I have been thinking and planning to write this blog for some weeks now since I saw a FB status discussing “prevention” of corruption. The author asked whether a ceratain sum of money as salary politicians (or judges – I do not remember now) should get would be enough so they are not “corruptable”. The interesting thing that happened in my mind then was that I started thinking about the sum – whether that’s enough or not but then I reflected again and came to another conclusions:
1. Salaries should value people’s work – meaning what people do and not what they do not do. Politicians are supposed to do their job and be paid for it and not to be paid for not cheating on their states. Teachers are not paid for NOT teaching wrong facts. They are paid to do their job – passing on correct information. I could continue like this with all the occupations. If a builder builds wrong - s/he gets fired and does not get even higher salary to start building correctly. That would be a kind of blackmailing (“I will do good job only if you pay me more”)
2. If I understand the argument to pay politicians more so they do not tend/need to take money from other sources correctly, then it means to me, that the amount of the money they receive is exactly the amount of money that makes the life good and prevents all the other craving for more. This is actually a message that all the salaries that are under that amount do NOT provide this standard of living – are not sufficient for providing a good life for people which leads to MANY underpaid people.
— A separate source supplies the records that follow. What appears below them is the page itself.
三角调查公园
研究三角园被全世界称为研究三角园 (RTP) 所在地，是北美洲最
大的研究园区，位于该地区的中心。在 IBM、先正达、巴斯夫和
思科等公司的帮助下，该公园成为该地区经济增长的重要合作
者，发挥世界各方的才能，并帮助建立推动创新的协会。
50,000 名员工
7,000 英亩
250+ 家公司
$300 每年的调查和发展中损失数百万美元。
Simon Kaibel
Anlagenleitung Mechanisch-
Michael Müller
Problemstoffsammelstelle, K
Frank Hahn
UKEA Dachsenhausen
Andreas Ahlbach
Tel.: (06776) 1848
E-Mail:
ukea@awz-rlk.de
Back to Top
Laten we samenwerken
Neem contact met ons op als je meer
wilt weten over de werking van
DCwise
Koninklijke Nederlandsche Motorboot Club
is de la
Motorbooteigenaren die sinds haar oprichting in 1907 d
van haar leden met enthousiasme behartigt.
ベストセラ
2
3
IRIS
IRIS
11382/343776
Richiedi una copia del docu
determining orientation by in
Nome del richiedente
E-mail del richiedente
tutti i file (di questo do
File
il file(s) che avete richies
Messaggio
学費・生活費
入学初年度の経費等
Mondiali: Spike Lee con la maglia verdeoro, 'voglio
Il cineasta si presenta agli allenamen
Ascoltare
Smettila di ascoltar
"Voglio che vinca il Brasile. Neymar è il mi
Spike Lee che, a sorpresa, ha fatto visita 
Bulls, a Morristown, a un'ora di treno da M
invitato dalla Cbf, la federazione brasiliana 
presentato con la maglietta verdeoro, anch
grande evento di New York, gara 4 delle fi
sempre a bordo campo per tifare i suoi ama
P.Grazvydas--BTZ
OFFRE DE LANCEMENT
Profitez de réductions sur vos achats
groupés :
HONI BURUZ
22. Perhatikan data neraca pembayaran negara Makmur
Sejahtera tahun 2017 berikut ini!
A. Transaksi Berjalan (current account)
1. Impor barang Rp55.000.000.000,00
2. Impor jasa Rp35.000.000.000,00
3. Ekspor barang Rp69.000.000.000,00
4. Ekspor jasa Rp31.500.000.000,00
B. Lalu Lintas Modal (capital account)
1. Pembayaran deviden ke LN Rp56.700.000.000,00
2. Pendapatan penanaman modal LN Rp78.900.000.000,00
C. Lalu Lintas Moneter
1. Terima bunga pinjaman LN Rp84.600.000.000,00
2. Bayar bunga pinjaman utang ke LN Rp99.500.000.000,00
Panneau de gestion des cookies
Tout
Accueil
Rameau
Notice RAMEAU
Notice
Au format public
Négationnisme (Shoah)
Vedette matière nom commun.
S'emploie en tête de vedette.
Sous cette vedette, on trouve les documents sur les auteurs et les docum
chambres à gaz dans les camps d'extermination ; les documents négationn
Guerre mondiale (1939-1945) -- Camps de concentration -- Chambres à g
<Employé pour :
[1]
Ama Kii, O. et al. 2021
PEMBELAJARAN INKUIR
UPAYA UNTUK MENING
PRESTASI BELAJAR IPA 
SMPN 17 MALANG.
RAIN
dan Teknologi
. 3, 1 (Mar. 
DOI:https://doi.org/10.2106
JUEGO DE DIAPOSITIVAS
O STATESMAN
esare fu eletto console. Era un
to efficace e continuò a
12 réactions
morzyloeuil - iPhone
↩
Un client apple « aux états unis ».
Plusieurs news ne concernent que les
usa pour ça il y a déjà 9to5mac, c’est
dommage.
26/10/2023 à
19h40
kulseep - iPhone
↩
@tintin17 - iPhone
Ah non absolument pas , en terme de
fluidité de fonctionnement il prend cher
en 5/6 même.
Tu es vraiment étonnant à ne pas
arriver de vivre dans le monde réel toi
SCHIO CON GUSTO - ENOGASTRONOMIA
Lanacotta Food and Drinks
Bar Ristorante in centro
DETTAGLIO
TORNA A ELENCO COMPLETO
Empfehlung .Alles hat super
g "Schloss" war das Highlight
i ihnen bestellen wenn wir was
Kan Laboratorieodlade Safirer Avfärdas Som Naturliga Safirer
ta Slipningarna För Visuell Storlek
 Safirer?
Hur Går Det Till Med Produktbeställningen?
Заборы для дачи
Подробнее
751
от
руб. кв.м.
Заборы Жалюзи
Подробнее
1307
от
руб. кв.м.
3. Resistance to corruption is not about the salary. I was in Slovakia for some days recently and I got to hear every single evening in the TV news that someone from “high circles” got corrupted regardless how much money they already have. To get corrupted is about moral and not about the height of the salary. If a person does not have a moral, then none will prevent him/her from getting involved in “private” businesses with the intention for personal profit (More money is always better than less). And if a person has principles that do not support corruption, the salary does not matter. Mostly if the salary covers food and living (which when it comes to the salary of politicians, usually does)
To make things clear, I am not against politicians getting good salaries. In the ideal situation, they carry lots of responsibility and make decisions that carry their country and fellow citizens and for that they deserve life worth living exactly as teachers, doctors, cleaning ladies/gentlemen, builders, architects, bus drivers etc.